Source Human Ecology 35 (2007)4. - ISSN 0300-7839 - p. 439 - 452.
Department(s) Land Dynamics
Publication type Refereed Article in a scientific journal
Publication year 2007
Keyword(s) household life-cycles - tropical deforestation - proximate causes - forest fringe - cover change - framework - dynamics - ecology
Abstract Understanding the causes of land use change is of great importance for issues of tropical deforestation, agricultural development and biodiversity conservation. Many quantitative studies, therefore, aim to link land use change to its causal `driving forces.¿ The epistemology of virtually all these studies is inductive, searching for correlations within relatively large, sometimes spatially explicit, datasets. This can be sound science but we here aim to exemplify that there is also scope for more deductive approaches that test a pre-defined explanatory theory. The paper first introduces the principles and merits of inductive and more deductive types of land use modeling. It then presents one integrated causal model that is subsequently specified to predict land use in an area in northeastern Philippines in a deductive manner, and tested against the observed land use in that area.
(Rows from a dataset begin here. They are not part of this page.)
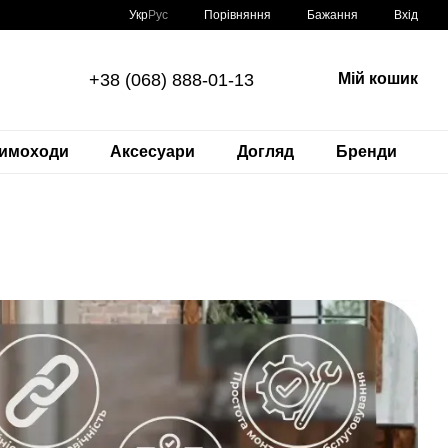
Порівняння
Укр
Рус
Бажання
Вхід
+38 (068) 888-01-13
Мій кошик
имоходи
Аксесуари
Догляд
Бренди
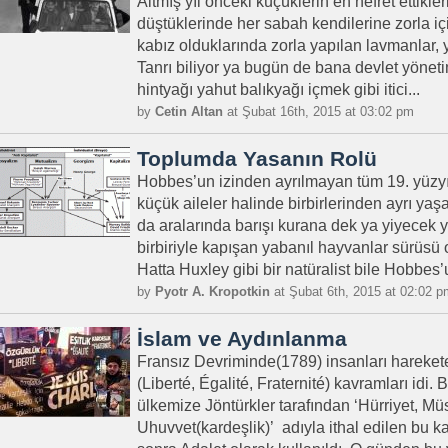
Altmış yıl önceki küçüklerin en nefret ettikler
düştüklerinde her sabah kendilerine zorla içir
kabız olduklarında zorla yapılan lavmanlar, yi
Tanrı biliyor ya bugün de bana devlet yönet
hintyağı yahut balıkyağı içmek gibi itici...
by
Cetin Altan
at Şubat 16th, 2015 at 03:02 pm
Toplumda Yasanın Rolü
Hobbes’un izinden ayrılmayan tüm 19. yüzyıl 
küçük aileler halinde birbirlerinden ayrı yaşa
da aralarında barışı kurana dek ya yiyecek 
birbiriyle kapışan yabanıl hayvanlar sürüsü
Hatta Huxley gibi bir natüralist bile Hobbes’u
by
Pyotr A. Kropotkin
at Şubat 6th, 2015 at 02:02 p
İslam ve Aydınlanma
Fransız Devriminde(1789) insanları harekete
(Liberté, Égalité, Fraternité) kavramları idi
ülkemize Jöntürkler tarafından ‘Hürriyet, Müs
Uhuvvet(kardeşlik)’ adıyla ithal edilen bu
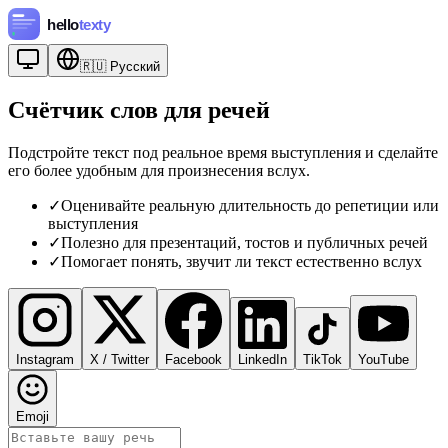
🇷🇺
Русский
Счётчик слов для речей
Подстройте текст под реальное время выступления и сделайте
его более удобным для произнесения вслух.
✓
Оценивайте реальную длительность до репетиции или
выступления
✓
Полезно для презентаций, тостов и публичных речей
✓
Помогает понять, звучит ли текст естественно вслух
Instagram
X / Twitter
Facebook
LinkedIn
TikTok
YouTube
Emoji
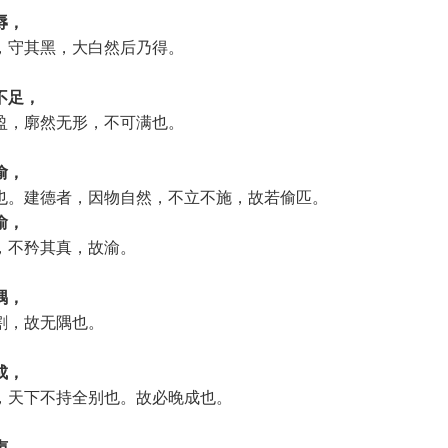
辱，
，守其黑，大白然后乃得。
不足，
盈，廓然无形，不可满也。
偷，
也。建德者，因物自然，不立不施，故若偷匹。
渝，
，不矜其真，故渝。
隅，
割，故无隅也。
成，
，天下不持全别也。故必晚成也。
声，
The same set of land use data is also used in an inductive (multinomial regression) approach. With a goodness-of-prediction of 70% of the deductive model and a goodness-of-fit of 77% of the inductive model, both perform equally well, statistically. Because the deductive model explicitly contains not only the causal factors but also the causal mechanisms that explain land use, the deductive model then provides a more truly causal, as well as more theory-connected, understanding of land use. This provides land use scholarship with an invitation to add more deductive (theory-driven and theory-building) daring to its methodological repertoire.